Each entry that follows must be output without any deviation.

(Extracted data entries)

▬▬▬

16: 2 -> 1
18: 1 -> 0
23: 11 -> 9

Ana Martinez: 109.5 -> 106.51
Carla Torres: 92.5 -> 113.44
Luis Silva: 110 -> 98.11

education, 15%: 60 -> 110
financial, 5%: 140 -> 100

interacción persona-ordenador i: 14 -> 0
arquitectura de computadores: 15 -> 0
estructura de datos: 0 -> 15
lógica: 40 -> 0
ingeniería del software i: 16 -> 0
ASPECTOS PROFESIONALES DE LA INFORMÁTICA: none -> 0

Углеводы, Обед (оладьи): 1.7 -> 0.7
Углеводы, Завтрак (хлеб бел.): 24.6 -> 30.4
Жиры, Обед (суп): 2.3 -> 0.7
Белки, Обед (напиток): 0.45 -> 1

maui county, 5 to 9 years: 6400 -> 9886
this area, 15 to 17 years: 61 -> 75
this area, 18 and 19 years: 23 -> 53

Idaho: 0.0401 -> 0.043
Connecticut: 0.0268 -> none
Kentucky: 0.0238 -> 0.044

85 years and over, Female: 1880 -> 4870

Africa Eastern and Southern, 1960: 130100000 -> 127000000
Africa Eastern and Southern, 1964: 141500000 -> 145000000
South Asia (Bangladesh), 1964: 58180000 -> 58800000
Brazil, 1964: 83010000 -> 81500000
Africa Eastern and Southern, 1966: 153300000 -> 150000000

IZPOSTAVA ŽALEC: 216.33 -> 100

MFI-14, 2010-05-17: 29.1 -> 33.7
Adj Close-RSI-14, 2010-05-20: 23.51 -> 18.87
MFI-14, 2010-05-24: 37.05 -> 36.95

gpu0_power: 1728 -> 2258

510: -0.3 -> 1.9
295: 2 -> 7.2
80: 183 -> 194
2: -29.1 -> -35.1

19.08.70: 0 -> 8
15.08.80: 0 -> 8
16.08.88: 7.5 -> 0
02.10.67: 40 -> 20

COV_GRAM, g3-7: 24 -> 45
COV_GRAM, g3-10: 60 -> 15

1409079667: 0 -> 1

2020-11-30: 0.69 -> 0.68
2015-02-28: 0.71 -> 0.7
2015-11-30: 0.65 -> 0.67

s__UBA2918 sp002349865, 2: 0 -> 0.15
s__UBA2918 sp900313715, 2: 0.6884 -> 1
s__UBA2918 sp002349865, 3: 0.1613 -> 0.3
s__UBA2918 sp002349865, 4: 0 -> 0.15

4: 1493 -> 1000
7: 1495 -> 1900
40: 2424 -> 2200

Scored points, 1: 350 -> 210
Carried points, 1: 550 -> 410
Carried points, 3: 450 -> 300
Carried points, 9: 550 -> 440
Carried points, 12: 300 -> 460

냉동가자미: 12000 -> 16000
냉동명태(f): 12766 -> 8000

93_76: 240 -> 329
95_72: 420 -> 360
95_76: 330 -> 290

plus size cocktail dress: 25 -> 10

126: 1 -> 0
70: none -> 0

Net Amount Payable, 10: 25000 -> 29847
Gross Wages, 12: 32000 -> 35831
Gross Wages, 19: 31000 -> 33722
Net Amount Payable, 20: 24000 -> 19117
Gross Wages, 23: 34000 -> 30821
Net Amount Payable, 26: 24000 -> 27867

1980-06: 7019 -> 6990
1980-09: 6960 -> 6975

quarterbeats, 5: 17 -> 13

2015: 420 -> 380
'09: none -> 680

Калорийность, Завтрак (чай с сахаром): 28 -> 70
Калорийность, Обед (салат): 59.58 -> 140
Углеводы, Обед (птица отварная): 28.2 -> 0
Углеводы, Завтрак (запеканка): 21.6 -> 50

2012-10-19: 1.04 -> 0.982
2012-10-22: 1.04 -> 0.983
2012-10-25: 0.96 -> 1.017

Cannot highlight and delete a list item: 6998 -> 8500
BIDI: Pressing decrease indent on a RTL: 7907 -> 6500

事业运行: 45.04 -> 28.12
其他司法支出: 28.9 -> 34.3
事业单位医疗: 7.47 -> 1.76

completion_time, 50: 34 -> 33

▬▬▬

[Your solution]
16: 2 -> 1
18: 1 -> 0
23: 11 -> 9

Ana Martinez: 109.5 -> 106.51
Carla Torres: 92.5 -> 113.44
Luis Silva: 110 -> 98.11

education, 15%: 60 -> 110
financial, 5%: 140 -> 100

interacción persona-ordenador i: 14 -> 0
arquitectura de computadores: 15 -> 0
estructura de datos: 0 -> 15
lógica: 40 -> 0
ingeniería del software i: 16 -> 0
ASPECTOS PROFESIONALES DE LA INFORMÁTICA: none -> 0

Углеводы, Обед (оладьи): 1.7 -> 0.7
Углеводы, Завтрак (хлеб бел.): 24.6 -> 30.4
Жиры, Обед (суп): 2.3 -> 0.7
Белки, Обед (напиток): 0.45 -> 1

maui county, 5 to 9 years: 6400 -> 9886
this area, 15 to 17 years: 61 -> 75
this area, 18 and 19 years: 23 -> 53

Idaho: 0.0401 -> 0.043
Connecticut: 0.0268 -> none
Kentucky: 0.0238 -> 0.044

85 years and over, Female: 1880 -> 4870

Africa Eastern and Southern, 1960: 130100000 -> 127000000
Africa Eastern and Southern, 1964: 141500000 -> 145000000
South Asia (Bangladesh), 1964: 58180000 -> 58800000
Brazil, 1964: 83010000 -> 81500000
Africa Eastern and Southern, 1966: 153300000 -> 150000000

IZPOSTAVA ŽALEC: 216.33 -> 100

MFI-14, 2010-05-17: 29.1 -> 33.7
Adj Close-RSI-14, 2010-05-20: 23.51 -> 18.87
MFI-14, 2010-05-24: 37.05 -> 36.95

gpu0_power: 1728 -> 2258

510: -0.3 -> 1.9
295: 2 -> 7.2
80: 183 -> 194
2: -29.1 -> -35.1

19.08.70: 0 -> 8
15.08.80: 0 -> 8
16.08.88: 7.5 -> 0
02.10.67: 40 -> 20

COV_GRAM, g3-7: 24 -> 45
COV_GRAM, g3-10: 60 -> 15

1409079667: 0 -> 1

2020-11-30: 0.69 -> 0.68
2015-02-28: 0.71 -> 0.7
2015-11-30: 0.65 -> 0.67

s__UBA2918 sp002349865, 2: 0 -> 0.15
s__UBA2918 sp900313715, 2: 0.6884 -> 1
s__UBA2918 sp002349865, 3: 0.1613 -> 0.3
s__UBA2918 sp002349865, 4: 0 -> 0.15

4: 1493 -> 1000
7: 1495 -> 1900
40: 2424 -> 2200

Scored points, 1: 350 -> 210
Carried points, 1: 550 -> 410
Carried points, 3: 450 -> 300
Carried points, 9: 550 -> 440
Carried points, 12: 300 -> 460

냉동가자미: 12000 -> 16000
냉동명태(f): 12766 -> 8000

93_76: 240 -> 329
95_72: 420 -> 360
95_76: 330 -> 290

plus size cocktail dress: 25 -> 10

126: 1 -> 0
70: none -> 0

Net Amount Payable, 10: 25000 -> 29847
Gross Wages, 12: 32000 -> 35831
Gross Wages, 19: 31000 -> 33722
Net Amount Payable, 20: 24000 -> 19117
Gross Wages, 23: 34000 -> 30821
Net Amount Payable, 26: 24000 -> 27867

1980-06: 7019 -> 6990
1980-09: 6960 -> 6975

quarterbeats, 5: 17 -> 13

2015: 420 -> 380
'09: none -> 680

Калорийность, Завтрак (чай с сахаром): 28 -> 70
Калорийность, Обед (салат): 59.58 -> 140
Углеводы, Обед (птица отварная): 28.2 -> 0
Углеводы, Завтрак (запеканка): 21.6 -> 50

2012-10-19: 1.04 -> 0.982
2012-10-22: 1.04 -> 0.983
2012-10-25: 0.96 -> 1.017

Cannot highlight and delete a list item: 6998 -> 8500
BIDI: Pressing decrease indent on a RTL: 7907 -> 6500

事业运行: 45.04 -> 28.12
其他司法支出: 28.9 -> 34.3
事业单位医疗: 7.47 -> 1.76

completion_time, 50: 34 -> 33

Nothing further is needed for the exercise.